PROBLEM DETAILS:
How many lines in the entries below include the word "Ülle"? Respond with the number only.

INPUT RECORDS:

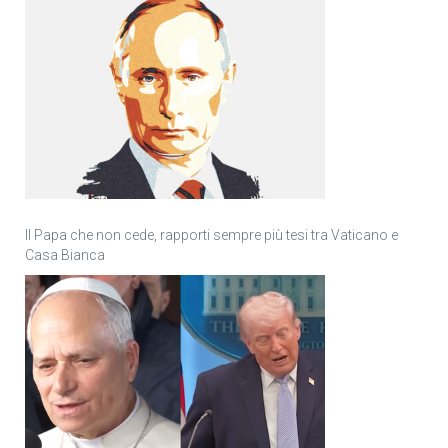
Il Papa che non cede, rapporti sempre più tesi tra Vaticano e
Casa Bianca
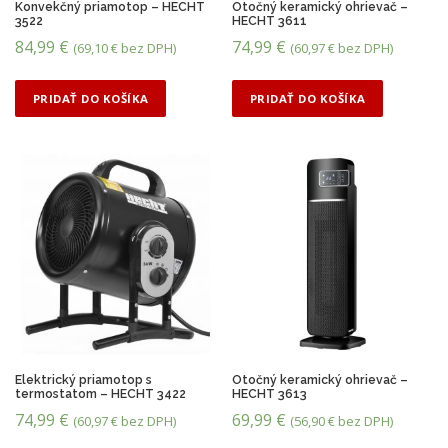
Konvekčný priamotop – HECHT
Otočný keramický ohrievač –
a
3522
HECHT 3611
j
84,99
€
74,99
€
(
69,10
€
bez DPH)
(
60,97
€
bez DPH)
n
i
ž
PRIDAŤ DO KOŠÍKA
PRIDAŤ DO KOŠÍKA
š
i
u
Elektrický priamotop s
Otočný keramický ohrievač –
termostatom – HECHT 3422
HECHT 3613
74,99
€
69,99
€
(
60,97
€
bez DPH)
(
56,90
€
bez DPH)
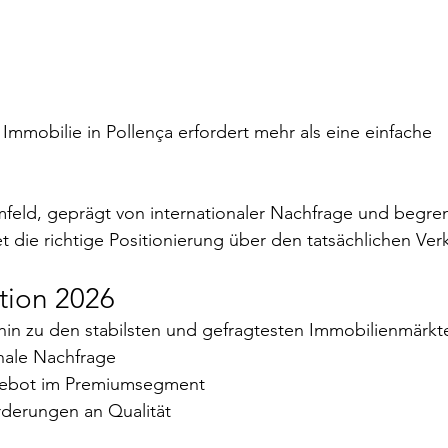
Immobilie in Pollença erfordert mehr als eine einfache 
mfeld, geprägt von internationaler Nachfrage und begre
 die richtige Positionierung über den tatsächlichen Verk
ation 2026
rhin zu den stabilsten und gefragtesten Immobilienmärkt
nale Nachfrage
gebot im Premiumsegment
derungen an Qualität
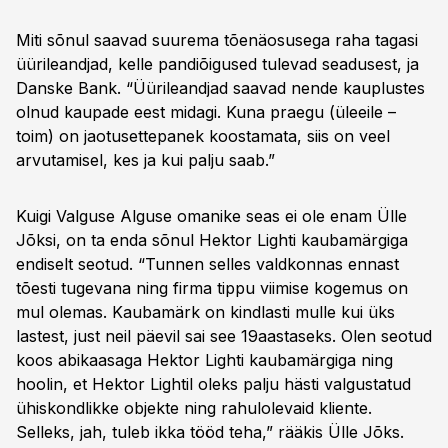
Miti sõnul saavad suurema tõenäosusega raha tagasi
üürileandjad, kelle pandiõigused tulevad seadusest, ja
Danske Bank. “Üürileandjad saavad nende kauplustes
olnud kaupade eest midagi. Kuna praegu (üleeile –
toim) on jaotusettepanek koostamata, siis on veel
arvutamisel, kes ja kui palju saab.”
Kuigi Valguse Alguse omanike seas ei ole enam Ülle
Jõksi, on ta enda sõnul Hektor Lighti kaubamärgiga
endiselt seotud. “Tunnen selles valdkonnas ennast
tõesti tugevana ning firma tippu viimise kogemus on
mul olemas. Kaubamärk on kindlasti mulle kui üks
lastest, just neil päevil sai see 19aastaseks. Olen seotud
koos abikaasaga Hektor Lighti kaubamärgiga ning
hoolin, et Hektor Lightil oleks palju hästi valgustatud
ühiskondlikke objekte ning rahulolevaid kliente.
Selleks, jah, tuleb ikka tööd teha,” rääkis Ülle Jõks.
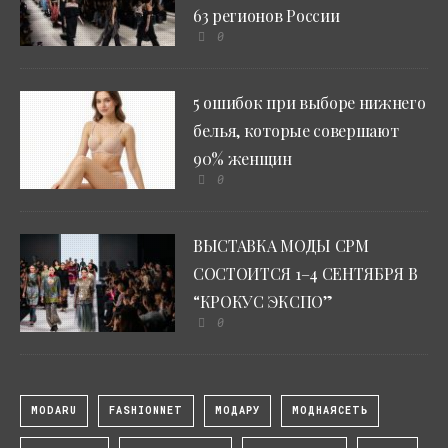
63 регионов России
0
5 ошибок при выборе нижнего
белья, которые совершают
90% женщин
0
ВЫСТАВКА МОДЫ CPM
СОСТОИТСЯ 1–4 СЕНТЯБРЯ В
“КРОКУС ЭКСПО”
0
MODARU
FASHIONNET
МОДАРУ
МОДНАЯСЕТЬ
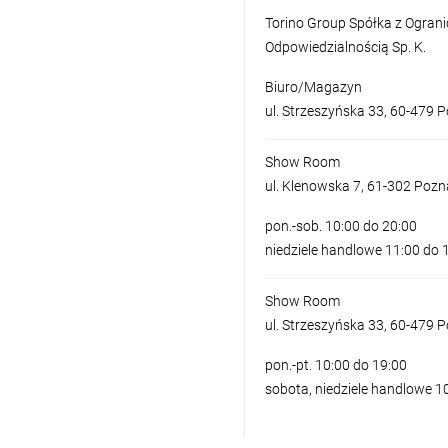
Torino Group Spółka z Ogran
Odpowiedzialnością Sp. K.
Biuro/Magazyn
ul. Strzeszyńska 33, 60-479 
Show Room
ul. Klenowska 7, 61-302 Poz
pon.-sob. 10:00 do 20:00
niedziele handlowe 11:00 do 
Show Room
ul. Strzeszyńska 33, 60-479 
pon.-pt. 10:00 do 19:00
sobota, niedziele handlowe 1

SOLUTION:
2